There’s a fascinating blog post by Duncan Green, Oxfam GB’s head of research, about whether the charity should open up its guest house swimming pool in Nairobi. Apparently it’s closed at present for fear of…
Reputational risk – back in the UK, where swimming pools are luxury items, Oxfam’s big cheeses saw a tabloid scandal in the making and closed it (see right, the blue of the pool is a protective tarpaulin, not water). It didn’t help when some bright spark decided to advertise for a swimming pool attendant on the Oxfam website……
Swahili Street has an interesting response:
The aid business is a very strange world. It sees itself as a world apart, which is self fulfilling. Thinking that yours is a world apart leads to both guilty hand wringing, as seen in Oxfam’s empty pool, and also a deeply unattractive sense of entitlement, as seen in some of the comments on the post.
I think this hits the nail on the head. Charities have a lot to think about in East Africa. The billions of pounds poured into Somalia, Kenya, Uganda and the rest have made little difference to sustainable development. There’ll be another famine scare in the Horn in a year or so’s time, despite the 2011 appeals.
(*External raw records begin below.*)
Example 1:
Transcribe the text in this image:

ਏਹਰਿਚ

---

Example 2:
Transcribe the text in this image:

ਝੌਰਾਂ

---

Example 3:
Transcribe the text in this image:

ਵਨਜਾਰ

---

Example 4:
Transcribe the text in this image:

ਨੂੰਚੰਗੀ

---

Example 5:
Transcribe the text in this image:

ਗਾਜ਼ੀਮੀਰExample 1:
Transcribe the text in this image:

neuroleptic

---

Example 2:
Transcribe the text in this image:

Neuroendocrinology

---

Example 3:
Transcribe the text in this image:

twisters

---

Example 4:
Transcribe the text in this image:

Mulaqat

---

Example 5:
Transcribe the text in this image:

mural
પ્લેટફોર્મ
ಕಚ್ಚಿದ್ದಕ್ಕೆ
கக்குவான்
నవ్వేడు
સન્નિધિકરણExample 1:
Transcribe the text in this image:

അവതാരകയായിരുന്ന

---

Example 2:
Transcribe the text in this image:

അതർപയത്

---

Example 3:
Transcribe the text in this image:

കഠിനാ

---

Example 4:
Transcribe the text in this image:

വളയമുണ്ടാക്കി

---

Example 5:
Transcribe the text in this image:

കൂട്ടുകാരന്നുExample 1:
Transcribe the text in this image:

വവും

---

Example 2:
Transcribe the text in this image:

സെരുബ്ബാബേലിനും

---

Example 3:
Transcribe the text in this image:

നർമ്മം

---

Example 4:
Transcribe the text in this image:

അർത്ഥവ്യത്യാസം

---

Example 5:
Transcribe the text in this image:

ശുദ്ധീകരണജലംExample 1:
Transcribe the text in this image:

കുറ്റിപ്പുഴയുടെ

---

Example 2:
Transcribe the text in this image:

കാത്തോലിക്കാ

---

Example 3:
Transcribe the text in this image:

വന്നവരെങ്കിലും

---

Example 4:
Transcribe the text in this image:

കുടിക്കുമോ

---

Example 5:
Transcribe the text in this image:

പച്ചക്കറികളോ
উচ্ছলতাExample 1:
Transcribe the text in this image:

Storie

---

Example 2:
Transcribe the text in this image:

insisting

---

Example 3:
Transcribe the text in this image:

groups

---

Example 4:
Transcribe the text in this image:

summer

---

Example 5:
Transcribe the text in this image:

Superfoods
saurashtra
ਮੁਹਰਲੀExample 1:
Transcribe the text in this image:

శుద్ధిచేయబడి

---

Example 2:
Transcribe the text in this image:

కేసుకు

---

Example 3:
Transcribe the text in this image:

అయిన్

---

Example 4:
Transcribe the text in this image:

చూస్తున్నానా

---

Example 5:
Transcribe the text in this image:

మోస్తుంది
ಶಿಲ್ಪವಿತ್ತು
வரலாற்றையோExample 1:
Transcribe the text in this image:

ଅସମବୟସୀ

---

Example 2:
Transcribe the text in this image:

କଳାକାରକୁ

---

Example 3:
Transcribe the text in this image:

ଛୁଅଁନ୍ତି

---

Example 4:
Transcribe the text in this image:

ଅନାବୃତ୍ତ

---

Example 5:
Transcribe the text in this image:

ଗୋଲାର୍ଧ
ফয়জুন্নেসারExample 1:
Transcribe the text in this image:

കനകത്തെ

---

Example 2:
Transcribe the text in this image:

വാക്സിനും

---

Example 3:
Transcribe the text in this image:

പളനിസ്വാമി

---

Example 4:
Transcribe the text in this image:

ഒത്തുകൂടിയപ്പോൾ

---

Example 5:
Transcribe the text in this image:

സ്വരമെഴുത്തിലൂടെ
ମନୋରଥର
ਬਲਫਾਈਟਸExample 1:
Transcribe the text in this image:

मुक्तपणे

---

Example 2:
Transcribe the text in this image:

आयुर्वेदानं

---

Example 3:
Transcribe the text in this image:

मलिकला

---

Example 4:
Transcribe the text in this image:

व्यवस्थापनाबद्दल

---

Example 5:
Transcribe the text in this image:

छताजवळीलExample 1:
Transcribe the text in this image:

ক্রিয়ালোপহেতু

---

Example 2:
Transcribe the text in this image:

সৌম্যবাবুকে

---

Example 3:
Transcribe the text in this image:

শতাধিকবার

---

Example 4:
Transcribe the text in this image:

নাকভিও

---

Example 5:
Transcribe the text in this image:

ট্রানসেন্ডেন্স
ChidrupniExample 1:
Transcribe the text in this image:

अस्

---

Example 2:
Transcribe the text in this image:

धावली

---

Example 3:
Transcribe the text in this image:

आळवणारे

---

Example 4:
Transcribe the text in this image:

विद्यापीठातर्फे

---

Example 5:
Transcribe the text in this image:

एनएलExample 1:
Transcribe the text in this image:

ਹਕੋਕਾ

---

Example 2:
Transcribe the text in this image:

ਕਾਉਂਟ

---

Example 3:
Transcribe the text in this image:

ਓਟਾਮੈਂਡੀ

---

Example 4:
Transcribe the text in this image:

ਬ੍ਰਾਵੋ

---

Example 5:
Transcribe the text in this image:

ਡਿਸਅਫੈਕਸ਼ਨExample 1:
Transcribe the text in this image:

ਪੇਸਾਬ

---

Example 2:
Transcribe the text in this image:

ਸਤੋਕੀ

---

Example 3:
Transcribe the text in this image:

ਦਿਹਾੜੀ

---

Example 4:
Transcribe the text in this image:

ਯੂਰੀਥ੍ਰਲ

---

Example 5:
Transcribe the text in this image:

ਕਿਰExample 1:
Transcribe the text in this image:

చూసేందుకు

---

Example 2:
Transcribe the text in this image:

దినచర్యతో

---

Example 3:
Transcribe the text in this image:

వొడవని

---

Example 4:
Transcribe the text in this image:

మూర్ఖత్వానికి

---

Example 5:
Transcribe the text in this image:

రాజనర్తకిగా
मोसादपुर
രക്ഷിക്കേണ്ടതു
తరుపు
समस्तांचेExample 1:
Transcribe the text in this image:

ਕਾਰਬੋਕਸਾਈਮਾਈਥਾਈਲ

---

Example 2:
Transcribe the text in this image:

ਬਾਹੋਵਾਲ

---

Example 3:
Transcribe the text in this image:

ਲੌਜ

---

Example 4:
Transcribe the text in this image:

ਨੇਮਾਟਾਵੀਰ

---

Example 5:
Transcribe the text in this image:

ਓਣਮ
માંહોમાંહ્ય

Few of them dare speak out about the corruption and poor governance that means the region cannot move forward. And at times, the charities seem more interested in beating the others to funds (such as the occasion Oxfam moved forward its Darfur appeal to beat an upcoming one by the Disasters Emergencies Committee).
There is plenty for the charities to mull. The issue is not a sodding swimming pool. After all, I’ve swum with plenty of aid workers in plenty of pools across the region.